= Adelheid Koch =

German-Brazilian psychoanalyst

Adelheid Lucy Koch, née Schwalbe, (1896 – July 29, 1980) was a German-Brazilian psychoanalyst, who pioneered the institutionalization of psychoanalysis in Brazil. She was the first psychoanalyst in Brazil to be recognized by the International Psychoanalytic Association, and founded the Sociedade Brasileira de Psicanálise de São Paulo.

==Life==
Born in Berlin to a Jewish family, Adelheid Schwalbe studied medicine, writing her medical dissertation on infant mortality among illegitimate children in Berlin. She became a candidate and later a member of the Berlin Psychoanalytical Society. She did training analysis under Otto Fenichel with Salomea Kempner as her supervisor. She married Ernst Heinrich Koch, a lawyer. Told by Ernest Jones of Brazilian interest in psychoanalysis, she left Germany for Brazil in 1936. She worked as a training analyst, supervisor and teacher for a group around Durval Marcondes. As a result of her work, the Brazilian Psychoanalytic Group was recognized by the IPA in December 1942, and in 1951 the Brazilian Psychoanalytic Association of São Paulo was ratified as an IPA member.

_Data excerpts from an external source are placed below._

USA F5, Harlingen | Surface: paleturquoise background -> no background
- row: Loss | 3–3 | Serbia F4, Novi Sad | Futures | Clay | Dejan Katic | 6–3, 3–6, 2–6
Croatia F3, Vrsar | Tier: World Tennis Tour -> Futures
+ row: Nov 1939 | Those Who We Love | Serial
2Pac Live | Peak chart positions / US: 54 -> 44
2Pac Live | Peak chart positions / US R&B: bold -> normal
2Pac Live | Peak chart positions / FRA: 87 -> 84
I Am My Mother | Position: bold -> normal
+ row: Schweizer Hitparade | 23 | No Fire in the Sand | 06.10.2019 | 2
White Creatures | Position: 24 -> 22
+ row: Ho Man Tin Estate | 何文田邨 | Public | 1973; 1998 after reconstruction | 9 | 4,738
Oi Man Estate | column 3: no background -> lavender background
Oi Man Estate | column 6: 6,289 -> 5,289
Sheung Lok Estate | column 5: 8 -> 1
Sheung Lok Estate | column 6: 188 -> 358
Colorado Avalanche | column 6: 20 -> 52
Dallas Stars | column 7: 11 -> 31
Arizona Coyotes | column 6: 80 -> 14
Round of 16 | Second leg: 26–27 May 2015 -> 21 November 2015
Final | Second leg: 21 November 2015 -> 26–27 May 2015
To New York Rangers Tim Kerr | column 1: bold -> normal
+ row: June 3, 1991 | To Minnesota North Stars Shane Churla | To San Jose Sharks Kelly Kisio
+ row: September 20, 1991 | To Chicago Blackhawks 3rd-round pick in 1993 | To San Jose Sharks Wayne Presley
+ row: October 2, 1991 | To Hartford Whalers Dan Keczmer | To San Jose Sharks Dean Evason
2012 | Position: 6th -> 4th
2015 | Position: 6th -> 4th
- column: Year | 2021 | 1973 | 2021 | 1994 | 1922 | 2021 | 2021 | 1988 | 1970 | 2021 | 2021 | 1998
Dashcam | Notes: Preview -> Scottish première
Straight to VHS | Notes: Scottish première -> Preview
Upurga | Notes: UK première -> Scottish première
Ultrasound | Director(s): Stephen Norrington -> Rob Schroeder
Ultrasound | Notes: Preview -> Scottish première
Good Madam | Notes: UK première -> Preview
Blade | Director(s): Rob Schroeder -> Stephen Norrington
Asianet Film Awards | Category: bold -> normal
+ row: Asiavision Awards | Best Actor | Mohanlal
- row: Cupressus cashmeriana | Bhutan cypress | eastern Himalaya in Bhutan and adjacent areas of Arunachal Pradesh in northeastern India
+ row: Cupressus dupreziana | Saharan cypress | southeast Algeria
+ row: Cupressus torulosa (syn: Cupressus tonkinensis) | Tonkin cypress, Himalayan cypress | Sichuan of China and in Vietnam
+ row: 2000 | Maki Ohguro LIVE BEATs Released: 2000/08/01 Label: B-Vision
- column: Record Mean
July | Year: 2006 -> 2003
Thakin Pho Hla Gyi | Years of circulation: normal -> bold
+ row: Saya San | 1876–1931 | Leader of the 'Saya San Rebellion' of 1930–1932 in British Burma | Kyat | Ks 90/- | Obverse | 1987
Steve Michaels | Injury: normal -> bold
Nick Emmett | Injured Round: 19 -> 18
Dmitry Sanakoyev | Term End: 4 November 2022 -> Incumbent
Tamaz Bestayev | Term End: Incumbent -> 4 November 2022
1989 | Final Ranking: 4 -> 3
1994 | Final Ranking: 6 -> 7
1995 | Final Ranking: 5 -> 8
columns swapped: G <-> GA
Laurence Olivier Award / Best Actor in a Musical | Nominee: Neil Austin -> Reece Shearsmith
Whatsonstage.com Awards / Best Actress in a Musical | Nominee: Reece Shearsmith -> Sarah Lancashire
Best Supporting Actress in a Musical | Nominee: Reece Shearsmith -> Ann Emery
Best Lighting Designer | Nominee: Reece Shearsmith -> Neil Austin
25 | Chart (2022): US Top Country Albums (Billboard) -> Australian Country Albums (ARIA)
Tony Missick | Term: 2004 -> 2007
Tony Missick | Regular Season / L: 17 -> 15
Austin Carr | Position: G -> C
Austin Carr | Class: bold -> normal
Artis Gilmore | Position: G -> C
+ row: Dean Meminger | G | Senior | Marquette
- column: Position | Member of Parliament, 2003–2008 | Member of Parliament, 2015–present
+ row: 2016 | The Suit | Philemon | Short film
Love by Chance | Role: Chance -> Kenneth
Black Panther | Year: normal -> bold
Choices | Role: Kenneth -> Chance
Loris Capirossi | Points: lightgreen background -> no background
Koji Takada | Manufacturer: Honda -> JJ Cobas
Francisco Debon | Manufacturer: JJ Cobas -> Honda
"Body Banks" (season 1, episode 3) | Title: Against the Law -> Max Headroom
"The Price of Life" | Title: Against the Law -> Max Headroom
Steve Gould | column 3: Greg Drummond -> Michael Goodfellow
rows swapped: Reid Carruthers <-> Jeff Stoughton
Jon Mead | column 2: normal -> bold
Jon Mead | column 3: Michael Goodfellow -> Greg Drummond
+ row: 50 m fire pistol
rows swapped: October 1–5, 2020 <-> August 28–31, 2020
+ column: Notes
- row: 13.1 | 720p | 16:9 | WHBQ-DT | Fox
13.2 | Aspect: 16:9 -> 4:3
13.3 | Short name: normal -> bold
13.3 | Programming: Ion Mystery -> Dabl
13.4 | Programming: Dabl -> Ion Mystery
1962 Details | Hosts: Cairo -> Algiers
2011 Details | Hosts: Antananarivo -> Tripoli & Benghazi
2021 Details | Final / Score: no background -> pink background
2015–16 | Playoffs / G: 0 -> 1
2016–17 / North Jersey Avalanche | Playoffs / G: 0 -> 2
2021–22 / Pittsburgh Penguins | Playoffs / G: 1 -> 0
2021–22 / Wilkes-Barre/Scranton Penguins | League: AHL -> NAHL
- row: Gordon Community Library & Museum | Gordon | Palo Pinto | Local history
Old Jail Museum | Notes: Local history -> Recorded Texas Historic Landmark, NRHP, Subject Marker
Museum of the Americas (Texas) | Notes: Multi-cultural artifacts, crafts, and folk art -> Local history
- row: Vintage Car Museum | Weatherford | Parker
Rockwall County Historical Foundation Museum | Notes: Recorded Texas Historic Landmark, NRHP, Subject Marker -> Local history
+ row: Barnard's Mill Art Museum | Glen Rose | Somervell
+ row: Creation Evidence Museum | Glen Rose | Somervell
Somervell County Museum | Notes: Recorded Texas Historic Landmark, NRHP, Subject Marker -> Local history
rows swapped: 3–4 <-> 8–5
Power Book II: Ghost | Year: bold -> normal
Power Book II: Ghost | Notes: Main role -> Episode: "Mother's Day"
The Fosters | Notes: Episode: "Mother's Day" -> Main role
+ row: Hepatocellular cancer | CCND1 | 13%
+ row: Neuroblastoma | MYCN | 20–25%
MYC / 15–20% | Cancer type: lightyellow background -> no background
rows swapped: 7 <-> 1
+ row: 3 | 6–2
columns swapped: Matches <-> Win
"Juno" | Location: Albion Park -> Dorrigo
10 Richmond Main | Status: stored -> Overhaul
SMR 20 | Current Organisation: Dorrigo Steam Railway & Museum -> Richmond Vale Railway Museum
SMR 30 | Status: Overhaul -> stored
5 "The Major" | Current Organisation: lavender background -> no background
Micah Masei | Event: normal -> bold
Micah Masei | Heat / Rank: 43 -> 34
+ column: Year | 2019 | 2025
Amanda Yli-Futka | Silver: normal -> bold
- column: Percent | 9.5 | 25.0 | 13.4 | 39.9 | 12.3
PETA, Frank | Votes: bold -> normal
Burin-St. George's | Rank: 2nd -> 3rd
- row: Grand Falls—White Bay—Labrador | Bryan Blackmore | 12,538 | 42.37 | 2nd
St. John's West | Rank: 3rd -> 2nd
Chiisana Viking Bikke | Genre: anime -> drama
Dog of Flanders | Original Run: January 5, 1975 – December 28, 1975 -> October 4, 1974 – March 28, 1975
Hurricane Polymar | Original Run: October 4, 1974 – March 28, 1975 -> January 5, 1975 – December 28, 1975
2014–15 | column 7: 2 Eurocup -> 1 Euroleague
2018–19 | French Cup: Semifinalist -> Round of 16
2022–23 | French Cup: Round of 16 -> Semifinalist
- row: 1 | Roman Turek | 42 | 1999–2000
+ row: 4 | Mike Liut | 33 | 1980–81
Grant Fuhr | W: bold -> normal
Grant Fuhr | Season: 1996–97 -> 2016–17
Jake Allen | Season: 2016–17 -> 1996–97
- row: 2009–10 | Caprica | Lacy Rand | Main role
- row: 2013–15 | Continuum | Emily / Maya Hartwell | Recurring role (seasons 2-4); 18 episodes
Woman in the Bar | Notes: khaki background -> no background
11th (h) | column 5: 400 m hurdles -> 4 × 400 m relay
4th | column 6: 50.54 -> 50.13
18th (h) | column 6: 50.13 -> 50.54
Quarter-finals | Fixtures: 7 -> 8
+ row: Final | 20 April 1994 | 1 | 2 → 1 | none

Koch published relatively little. An article on 'Omnipotence and sublimation' was based on Kleinian object relations theory: strong tendencies to omnipotence could be constructive if accompanied by equivalent ability to sublimate, and introjection of an object perceived as mostly good'; however, an object perceived as bad would promote destructive omnipotence and delay the ability to sublimate.

==Works==
- 'Neurose dos pais—Neurose dos filhos' Neurosis of parents—Neurosis of children, Neurobiologia, Vol. 3, No. 1, 1939.
- 'Considerações psicanalíticas sobre simbolos e contos populares' [Psychoanalytic considerations on symbols and folktales], Revista de Neurología e Psychiatria de São Paulo, Vol. 6, No. 1, 1940.
- 'Elementos Básicos da Terapia Psicanalítica' [Basic Elements of Psychoanalytic Therapy], Arquivos de Neuro-Psiquiatria, Vol. 3, No. 4, 1945.
- 'Omnipotencia y sublimacion', Revista de Psicoanálisis, Vol. 4, No. 3, 1956. Translated from the Spanish by Ana Pieczanski as 'Omnipotence and sublimation', in Nydia Lisman-Pieczanski & Alberto Pieczanski, The Pioneers of Psychoanalysis in South America: An essential guide, 2014, ch. 22.
- (with F. H. Capisano) 'Influência Histórico Social na Atitude Analítica' [Influence of Social History on Analytical Attitude], Revista Brasileira de Psicanálise, Vol. 6, No. 3, 1972, pp. 344–356.